Even with haskell, someone could sneak in a performUnsafeIO call if you aren't careful. Of course this is trivial to detect with compiler flags etc.
We're not talking about a malicious XML library here, though. We're talking about a misunderstanding regarding what happens during legitimate parsing of XML.
I was just responding to you about pure functions. You can make a Haskell function with a pure type signature that includes a call to unsafePerformIO.
You can, but:

A) Legitimate libraries don't (unless the IO action is in fact pure)

B) Rogue libraries that do this will not generally work: laziness, optimizations, RTS races can all make the IO action run 0..N times, arbitrarily.

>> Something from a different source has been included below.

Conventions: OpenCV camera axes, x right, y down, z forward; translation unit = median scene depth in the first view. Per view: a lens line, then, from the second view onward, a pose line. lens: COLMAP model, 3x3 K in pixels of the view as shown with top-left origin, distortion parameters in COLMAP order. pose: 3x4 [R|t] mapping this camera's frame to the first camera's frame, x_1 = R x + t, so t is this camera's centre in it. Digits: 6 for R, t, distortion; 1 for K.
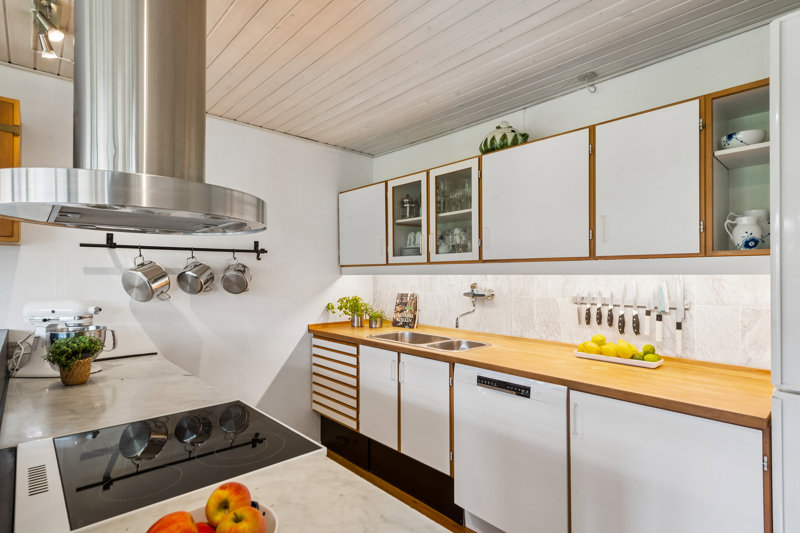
lens RADIAL K [[406.2, 0, 400.4], [0, 406.2, 274.3], [0, 0, 1]] dist [0.006047, 0.000733]
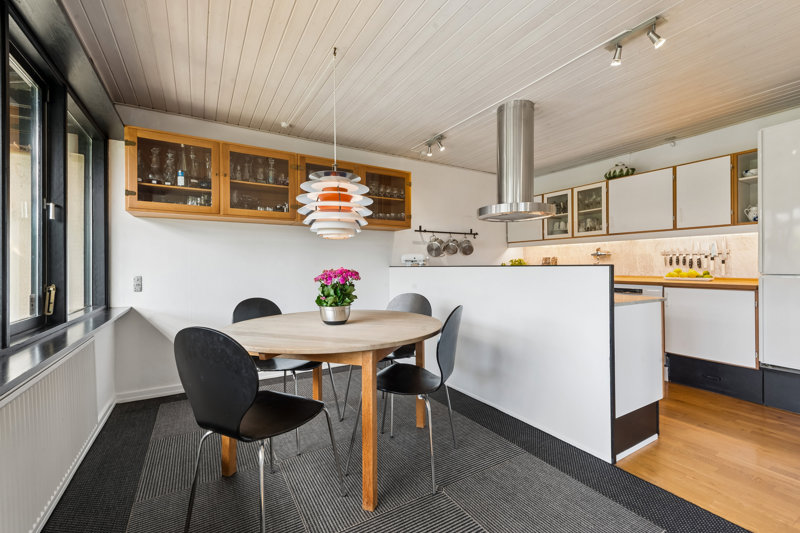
lens RADIAL K [[337.9, 0, 401.4], [0, 337.9, 265.8], [0, 0, 1]] dist [0.001173, -0.000182]
pose [[0.978346, -0.003673, -0.206944, -0.446381], [0.004412, 0.999985, 0.003110, 0.111145], [0.206930, -0.003956, 0.978348, -0.814815]]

C) It doesn't change the fact that in Haskell, the XML library exposes the weird XML behavior of looking up external entities by being in IO (my original point) -- because of A.

More likely, they'll just write bindings to libxml2.
I wrote a libxml2 binding in Haskell (http://hackage.haskell.org/package/libxml-sax). It was an absolute nightmare, in part because handling entities safely requires a lot of hoop-jumping (and I'm not even 100% I caught all the places libxml2 does unsafe stuff).
"absolute nightmare" sounds like you did pretty well for libxml2.
Okay, parent comment obviously came out wrong and is starting its descent into white hell... ;-) I'm not going to delete it since it would be unfair to the child comments.

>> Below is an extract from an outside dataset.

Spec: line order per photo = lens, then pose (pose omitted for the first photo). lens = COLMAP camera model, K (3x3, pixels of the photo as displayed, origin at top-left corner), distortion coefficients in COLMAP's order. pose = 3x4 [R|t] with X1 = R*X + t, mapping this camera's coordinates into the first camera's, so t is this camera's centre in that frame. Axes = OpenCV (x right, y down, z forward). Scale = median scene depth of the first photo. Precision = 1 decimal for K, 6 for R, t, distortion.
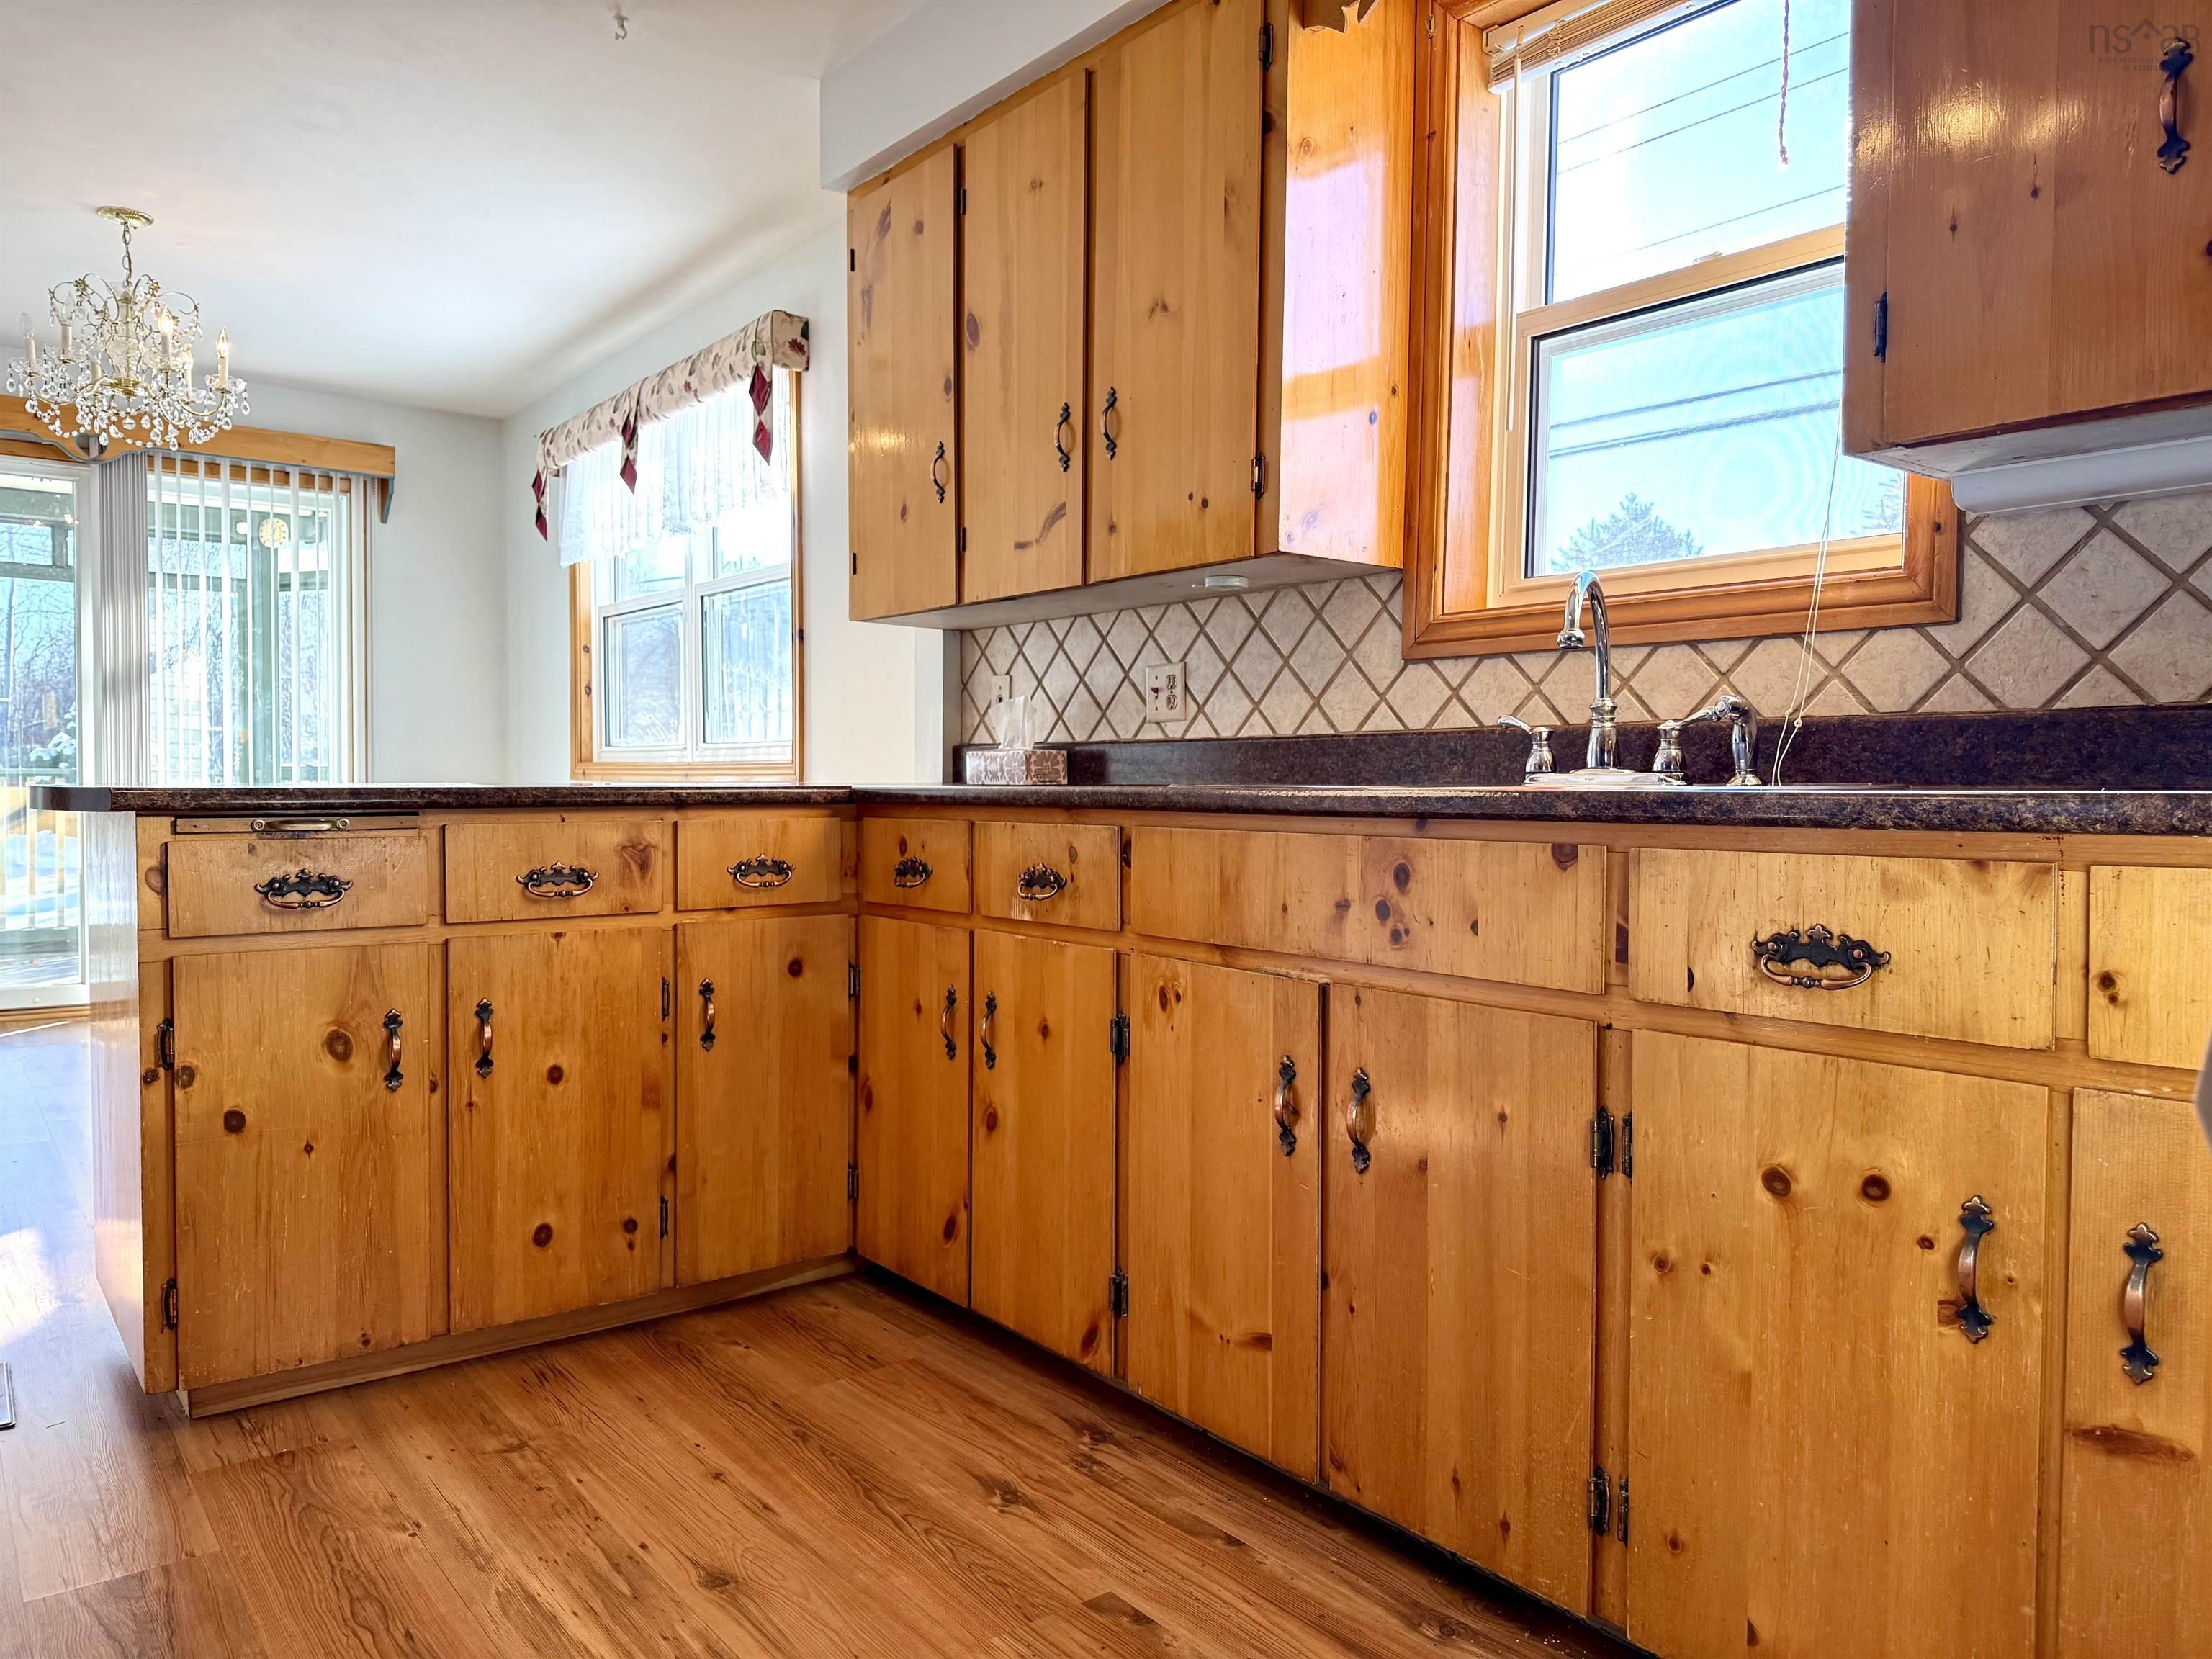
lens RADIAL K [[1584.3, 0, 1115.0], [0, 1584.3, 828.6], [0, 0, 1]] dist [0.064122, -0.070977]
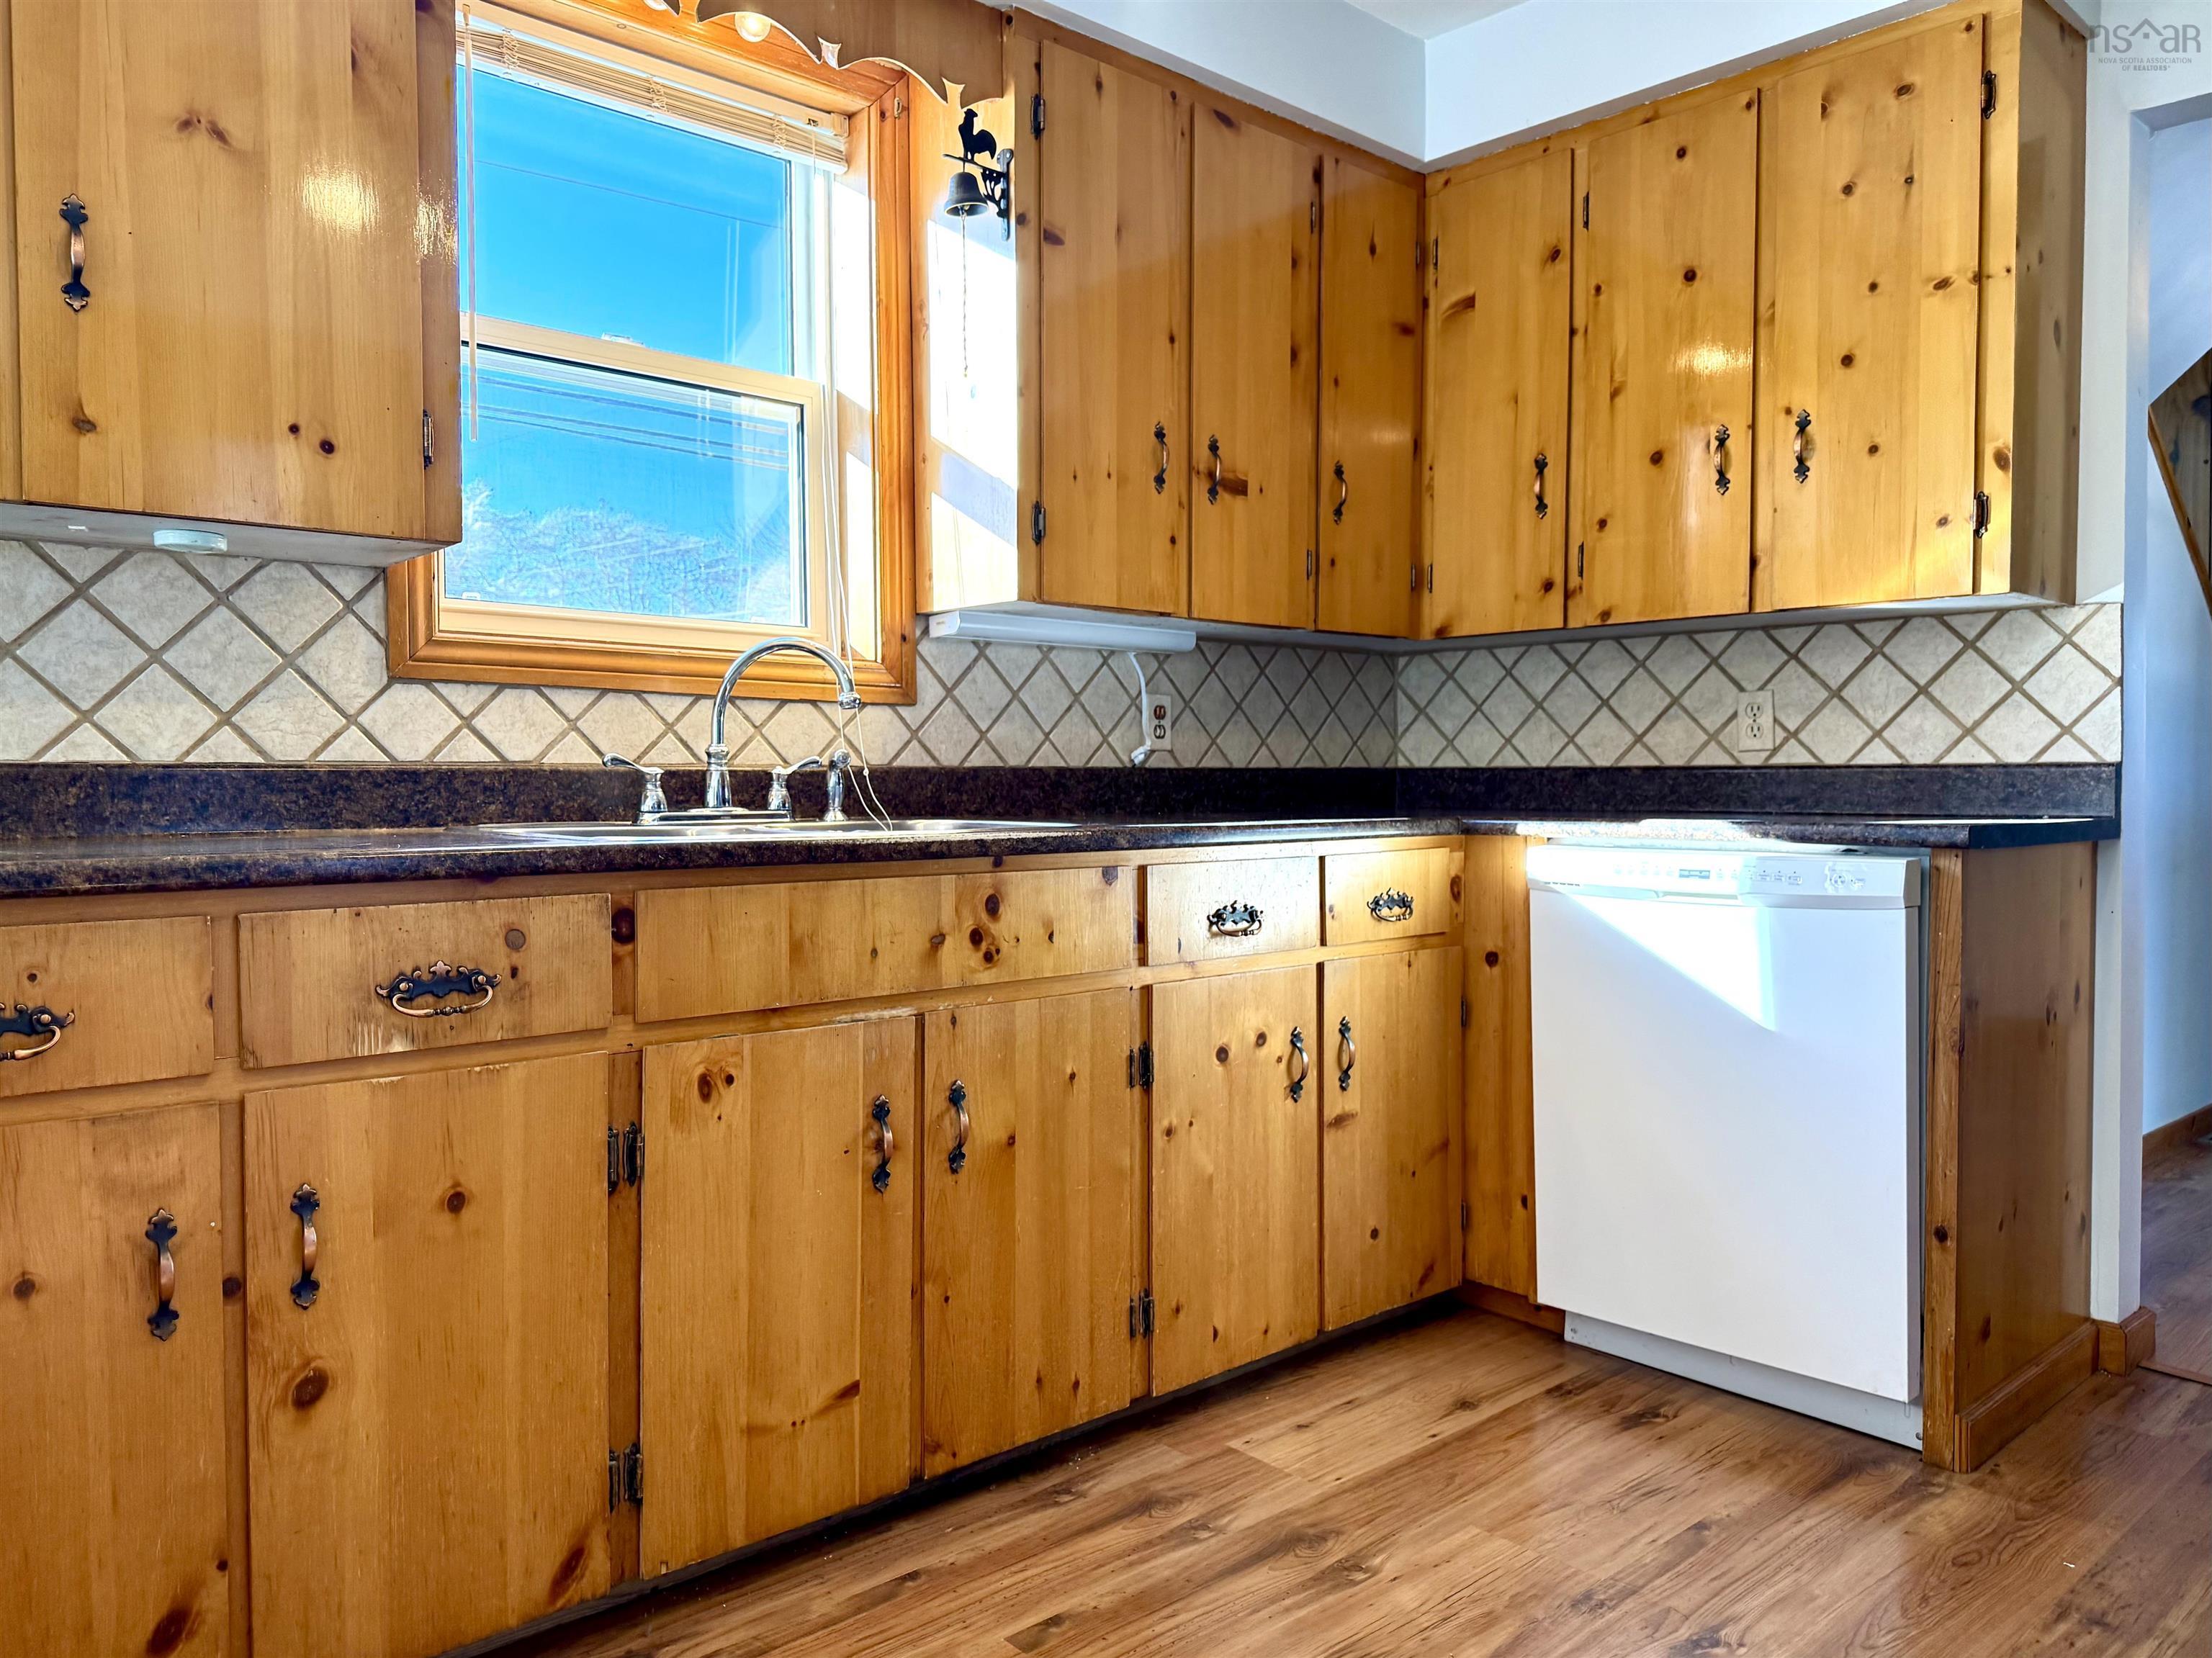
lens RADIAL K [[1584.2, 0, 1118.5], [0, 1584.2, 820.5], [0, 0, 1]] dist [0.064122, -0.070977]
pose [[-0.098239, -0.030436, 0.994697, -0.862706], [0.027893, 0.999055, 0.033324, -0.060610], [-0.994772, 0.031018, -0.097297, 0.876235]]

XML is for some reason a super-controversial technology that is apparently almost universally hated, and XSLT even more so. I hope I'll not be downvoted even more by asking what's scary about being downstream from a (serious, well-maintained) XML parser?

(And I love XSLT. What can I say.)

What's "scary" (not the term I would personally use) is that the libraries typically aren't safe by default against malicious use. Users of the library have to know a lot in order to make them safe. See https://bitbucket.org/tiran/defusedxml for some of the potentially nasty gotchas in XML and XML-related technologies. Quoting from it:

> None of the issues is new. They have been known for a long time. Billion laughs was first reported in 2003. Nevertheless some XML libraries and applications are still vulnerable and even heavy users of XML are surprised by these features. It's hard to say whom to blame for the situation. It's too short sighted to shift all blame on XML parsers and XML libraries for using insecure default settings. After all they properly implement XML specifications. Application developers must not rely that a library is always configured for security and potential harmful data by default.

I think cheald probably means writing code to invoke a parser to parse XML. Presumably if you had written your own parser (generally, not a great idea) the resulting behaviour would not be "scary, twisted"... [at least to the person writing the parser].
Yes, indeed. :)
He very clearly said 'write code to parse' not 'write a parser'. The former obviously USES a parser.